Lincoln had just become the first team from outside of England’s top four leagues to advance to the quarterfinals of the FA Cup in more than a century. And it had been achieved in dramatic style, with an 89th-minute goal - agonizingly requiring the approval of goal-line technology - seeing off Premier League side Burnley 1-0 away on Saturday.

“It’s unheard of in modern-day football,” goal-scorer Sean Raggett said of Lincoln’s feat. “Crazy. Unbelievable.”

The FA Cup has had its critics this season, with many of England’s bigger clubs treating the old competition with contempt by fielding weakened teams, but these were scenes to warm the soul at Turf Moor.

The last non-league team to reach the last eight was Queens Park Rangers in 1914. Lincoln was playing in the last 16 for the first time in 130 years.

“We’ve brought some of the magic back,” Lincoln manager Danny Cowley said. “Whoever said the FA Cup is dead hasn’t been in Lincoln the last six weeks.”

Lincoln’s FA Cup run started in October when the team needed a replay to get past Guiseley, a rival in the country’s fifth-tier National League. Since the turn of the year, Lincoln - a sleepy cathedral city in the East Midlands - has had cup fever, with Cowley’s men eliminating second-tier League Championship teams Ipswich and Brighton.

Burnley was another proposition entirely. This was a team with the third-best home record in the Premier League, a team that held runaway leader Chelsea to a draw in its last match, a team that made some changes to its team but still retained most of its key players with the quarterfinals in sight.

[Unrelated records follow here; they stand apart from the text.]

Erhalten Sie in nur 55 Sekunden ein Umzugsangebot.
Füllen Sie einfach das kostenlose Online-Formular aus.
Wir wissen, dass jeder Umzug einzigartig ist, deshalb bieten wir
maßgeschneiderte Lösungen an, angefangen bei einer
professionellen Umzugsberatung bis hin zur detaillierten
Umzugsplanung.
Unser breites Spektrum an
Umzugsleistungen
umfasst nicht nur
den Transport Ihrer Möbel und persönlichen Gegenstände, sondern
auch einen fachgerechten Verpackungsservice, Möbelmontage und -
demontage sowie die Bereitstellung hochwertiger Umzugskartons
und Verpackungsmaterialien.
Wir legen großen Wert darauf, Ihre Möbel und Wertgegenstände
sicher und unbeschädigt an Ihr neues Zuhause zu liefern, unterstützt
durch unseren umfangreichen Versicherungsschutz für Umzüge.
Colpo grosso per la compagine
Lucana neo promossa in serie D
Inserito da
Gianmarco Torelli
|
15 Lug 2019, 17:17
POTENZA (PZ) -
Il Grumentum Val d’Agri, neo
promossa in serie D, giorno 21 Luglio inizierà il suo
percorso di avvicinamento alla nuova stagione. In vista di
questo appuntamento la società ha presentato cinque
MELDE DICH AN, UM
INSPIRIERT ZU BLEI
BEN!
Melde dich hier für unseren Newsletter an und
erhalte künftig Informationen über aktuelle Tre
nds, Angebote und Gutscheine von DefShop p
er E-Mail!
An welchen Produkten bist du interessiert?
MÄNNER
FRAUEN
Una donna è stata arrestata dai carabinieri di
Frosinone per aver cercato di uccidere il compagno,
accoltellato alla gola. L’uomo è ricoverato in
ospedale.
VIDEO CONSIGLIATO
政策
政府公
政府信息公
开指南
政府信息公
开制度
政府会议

Lincoln, though, rose to the challenge.

Matt Rhead, a giant throwback of a striker who was working in a factory four years ago, caused problems with his height and presence. Nathan Arnold, a winger who has worked as a hairdresser in his spare time, was a constant threat down the right with his pace.

Lincoln tried to play its passing game when it could and was obdurate at the back, even when Burnley threw everything at the visitors in a tense last five minutes. Eighty-one places separate Burnley and Lincoln in English soccer’s pyramid but there was no obvious difference between the sides on a chilly day in northern England.

In the end, the key moment came when a deep corner was headed back across goal and Raggett rose above a crowd of Burnley defenders at the far post to nod goalward. The ball just about crossed the line before Burnley goalkeeper Tom Heaton clawed it away.

“I looked over to the linesman,” Raggett, a center back, said. “I didn’t think he was going to give it.”

The referee eventually signaled and Lincoln’s players celebrated in front of their fans, who totaled 3,210. Cowley said the club could easily have taken 15,000 supporters, such was the demand for tickets.

Fortified by bacon rolls and cups of coffee and tea laid on by the club, hundreds of Lincoln supporters boarded coaches early Saturday and traveled from Sincil Bank in the East Midlands to Turf Moor, a quaint ground with quintessentially English views of rows of terraced houses and old cotton mills.

“Impvasion” - a reference to Lincoln’s nickname of The Imps - briefly trended on Twitter.

Lincoln, unsurprisingly, had sold out its allocation and the team’s fans were in good voice before and during the match, especially when an upset was looking increasingly likely.

Lincoln has made nearly 1 million pounds ($1.24 million) from this cup run, putting the club in the black for the first time in years. There will be much more cash coming its way after the quarterfinals, the draw for which is made on Sunday.

“It’s brought the city together,” said Chris Ashton, a lifelong Lincoln fan who helped organize supporters’ coaches.

Rhead said it was “chaos, pandemonium” in the dressing room after the players eventually left the field.

“It’s a day you’ll treasure for the rest of your life,” he said.

The season after Leicester won the Premier League at odds of 5,000-1, English soccer is looking at another famous underdog story.

“It’s life-changing for us,” Cowley said. “It’s game-changing for the profile of our club. Football at our level is not romantic. For them to have this moment in the limelight is something special.”